What the exercise asks:
Write out again, word for word, everything from the line that contains "scientific name: Diaporthe stictica" down to the last line of the rows below, with both of those lines included.

(Collected data)
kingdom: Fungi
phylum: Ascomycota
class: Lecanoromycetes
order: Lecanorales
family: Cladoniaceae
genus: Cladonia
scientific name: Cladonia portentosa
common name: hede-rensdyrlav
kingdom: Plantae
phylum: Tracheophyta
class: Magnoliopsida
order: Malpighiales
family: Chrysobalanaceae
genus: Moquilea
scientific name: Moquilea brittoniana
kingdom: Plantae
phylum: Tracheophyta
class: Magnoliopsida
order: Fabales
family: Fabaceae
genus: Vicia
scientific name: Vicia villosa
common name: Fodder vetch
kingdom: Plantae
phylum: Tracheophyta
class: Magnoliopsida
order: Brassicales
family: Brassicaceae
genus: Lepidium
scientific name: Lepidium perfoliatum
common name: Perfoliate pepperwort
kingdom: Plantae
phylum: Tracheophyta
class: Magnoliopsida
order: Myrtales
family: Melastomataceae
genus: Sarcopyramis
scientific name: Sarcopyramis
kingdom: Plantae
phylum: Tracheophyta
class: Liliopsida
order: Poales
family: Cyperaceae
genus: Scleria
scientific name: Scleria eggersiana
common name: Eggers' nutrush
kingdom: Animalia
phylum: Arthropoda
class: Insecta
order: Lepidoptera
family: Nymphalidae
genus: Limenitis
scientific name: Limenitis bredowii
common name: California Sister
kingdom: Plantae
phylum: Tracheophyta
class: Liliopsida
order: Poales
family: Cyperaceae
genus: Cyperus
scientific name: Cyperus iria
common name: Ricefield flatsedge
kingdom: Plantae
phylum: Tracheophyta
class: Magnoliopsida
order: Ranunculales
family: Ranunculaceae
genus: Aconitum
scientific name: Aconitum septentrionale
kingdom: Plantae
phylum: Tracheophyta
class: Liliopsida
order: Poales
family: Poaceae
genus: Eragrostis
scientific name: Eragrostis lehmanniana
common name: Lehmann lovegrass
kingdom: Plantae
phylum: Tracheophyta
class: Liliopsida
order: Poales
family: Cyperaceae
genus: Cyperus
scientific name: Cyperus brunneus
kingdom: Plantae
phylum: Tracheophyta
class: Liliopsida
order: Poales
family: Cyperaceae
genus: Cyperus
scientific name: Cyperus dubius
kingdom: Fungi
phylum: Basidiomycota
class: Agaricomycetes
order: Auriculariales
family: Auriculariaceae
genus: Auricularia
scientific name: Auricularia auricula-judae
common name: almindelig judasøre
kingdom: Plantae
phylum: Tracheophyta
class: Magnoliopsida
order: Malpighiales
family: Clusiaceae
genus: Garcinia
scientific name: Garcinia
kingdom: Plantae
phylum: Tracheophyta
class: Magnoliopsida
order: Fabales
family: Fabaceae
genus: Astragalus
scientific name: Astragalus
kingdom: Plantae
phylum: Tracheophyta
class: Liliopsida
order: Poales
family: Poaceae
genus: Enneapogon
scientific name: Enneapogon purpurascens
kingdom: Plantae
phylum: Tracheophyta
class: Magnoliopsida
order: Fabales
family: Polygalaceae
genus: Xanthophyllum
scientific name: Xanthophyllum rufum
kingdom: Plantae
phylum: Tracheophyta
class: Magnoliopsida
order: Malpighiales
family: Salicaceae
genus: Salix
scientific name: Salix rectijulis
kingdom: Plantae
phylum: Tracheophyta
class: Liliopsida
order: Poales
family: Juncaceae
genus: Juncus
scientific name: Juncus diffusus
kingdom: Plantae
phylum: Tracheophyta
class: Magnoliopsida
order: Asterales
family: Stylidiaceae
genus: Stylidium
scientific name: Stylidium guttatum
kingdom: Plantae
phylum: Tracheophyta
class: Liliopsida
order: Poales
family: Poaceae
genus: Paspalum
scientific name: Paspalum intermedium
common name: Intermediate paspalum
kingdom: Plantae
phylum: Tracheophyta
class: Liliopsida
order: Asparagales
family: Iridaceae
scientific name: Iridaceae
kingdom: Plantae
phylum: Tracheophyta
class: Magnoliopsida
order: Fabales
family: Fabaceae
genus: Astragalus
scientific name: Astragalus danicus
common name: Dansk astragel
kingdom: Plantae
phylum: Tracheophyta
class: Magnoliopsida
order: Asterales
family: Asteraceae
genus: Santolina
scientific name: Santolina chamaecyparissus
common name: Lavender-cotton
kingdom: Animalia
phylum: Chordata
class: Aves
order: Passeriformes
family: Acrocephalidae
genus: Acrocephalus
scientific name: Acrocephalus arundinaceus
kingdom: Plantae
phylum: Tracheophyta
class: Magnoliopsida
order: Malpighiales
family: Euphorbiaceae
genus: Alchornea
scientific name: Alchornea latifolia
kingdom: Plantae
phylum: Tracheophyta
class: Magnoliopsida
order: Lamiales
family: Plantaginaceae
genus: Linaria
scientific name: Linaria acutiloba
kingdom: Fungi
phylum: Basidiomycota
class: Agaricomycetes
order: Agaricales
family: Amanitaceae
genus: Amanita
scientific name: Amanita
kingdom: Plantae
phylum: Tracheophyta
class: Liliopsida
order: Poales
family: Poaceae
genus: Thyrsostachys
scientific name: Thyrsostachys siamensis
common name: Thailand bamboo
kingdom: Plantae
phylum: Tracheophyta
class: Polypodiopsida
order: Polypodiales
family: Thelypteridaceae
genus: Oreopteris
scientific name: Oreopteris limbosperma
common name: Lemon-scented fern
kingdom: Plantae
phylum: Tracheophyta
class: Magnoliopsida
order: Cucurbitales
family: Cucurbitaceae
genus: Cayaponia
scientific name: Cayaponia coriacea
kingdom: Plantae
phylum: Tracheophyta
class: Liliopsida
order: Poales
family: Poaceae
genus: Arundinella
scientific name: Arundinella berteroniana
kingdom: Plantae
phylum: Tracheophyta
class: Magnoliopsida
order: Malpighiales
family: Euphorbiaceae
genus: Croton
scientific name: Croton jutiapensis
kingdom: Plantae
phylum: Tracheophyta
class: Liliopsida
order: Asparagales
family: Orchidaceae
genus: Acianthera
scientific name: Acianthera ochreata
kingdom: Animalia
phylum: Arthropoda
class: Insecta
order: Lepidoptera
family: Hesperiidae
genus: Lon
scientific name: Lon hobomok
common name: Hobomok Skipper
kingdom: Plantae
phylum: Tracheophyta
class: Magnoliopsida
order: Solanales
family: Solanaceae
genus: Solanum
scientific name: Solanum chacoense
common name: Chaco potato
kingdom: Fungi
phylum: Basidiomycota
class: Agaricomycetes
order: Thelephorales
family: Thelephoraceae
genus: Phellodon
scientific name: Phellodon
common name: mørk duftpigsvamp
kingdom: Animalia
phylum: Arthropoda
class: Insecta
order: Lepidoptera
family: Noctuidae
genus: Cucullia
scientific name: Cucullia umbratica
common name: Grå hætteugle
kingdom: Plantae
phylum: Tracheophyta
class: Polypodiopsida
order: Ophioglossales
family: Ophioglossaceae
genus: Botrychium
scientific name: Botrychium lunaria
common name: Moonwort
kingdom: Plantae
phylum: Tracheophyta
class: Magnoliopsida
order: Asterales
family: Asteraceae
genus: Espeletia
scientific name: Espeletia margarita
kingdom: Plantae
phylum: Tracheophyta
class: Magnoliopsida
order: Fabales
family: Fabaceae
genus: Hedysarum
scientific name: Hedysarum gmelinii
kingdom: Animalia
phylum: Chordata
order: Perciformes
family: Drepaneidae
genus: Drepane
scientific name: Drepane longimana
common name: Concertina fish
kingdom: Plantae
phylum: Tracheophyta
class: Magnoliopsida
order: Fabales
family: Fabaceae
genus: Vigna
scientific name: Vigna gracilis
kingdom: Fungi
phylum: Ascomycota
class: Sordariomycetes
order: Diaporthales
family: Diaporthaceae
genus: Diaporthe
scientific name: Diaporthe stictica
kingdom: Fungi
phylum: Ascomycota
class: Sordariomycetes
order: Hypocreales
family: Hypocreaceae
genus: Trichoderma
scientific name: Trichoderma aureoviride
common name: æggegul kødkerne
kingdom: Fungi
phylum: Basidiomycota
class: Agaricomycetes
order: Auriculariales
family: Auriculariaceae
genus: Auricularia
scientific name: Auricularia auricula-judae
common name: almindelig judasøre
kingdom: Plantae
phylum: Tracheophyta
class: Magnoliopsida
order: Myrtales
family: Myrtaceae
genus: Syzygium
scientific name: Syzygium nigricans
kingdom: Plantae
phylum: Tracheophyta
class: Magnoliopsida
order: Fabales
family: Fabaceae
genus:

Reply to the task:
scientific name: Diaporthe stictica
kingdom: Fungi
phylum: Ascomycota
class: Sordariomycetes
order: Hypocreales
family: Hypocreaceae
genus: Trichoderma
scientific name: Trichoderma aureoviride
common name: æggegul kødkerne
kingdom: Fungi
phylum: Basidiomycota
class: Agaricomycetes
order: Auriculariales
family: Auriculariaceae
genus: Auricularia
scientific name: Auricularia auricula-judae
common name: almindelig judasøre
kingdom: Plantae
phylum: Tracheophyta
class: Magnoliopsida
order: Myrtales
family: Myrtaceae
genus: Syzygium
scientific name: Syzygium nigricans
kingdom: Plantae
phylum: Tracheophyta
class: Magnoliopsida
order: Fabales
family: Fabaceae
genus:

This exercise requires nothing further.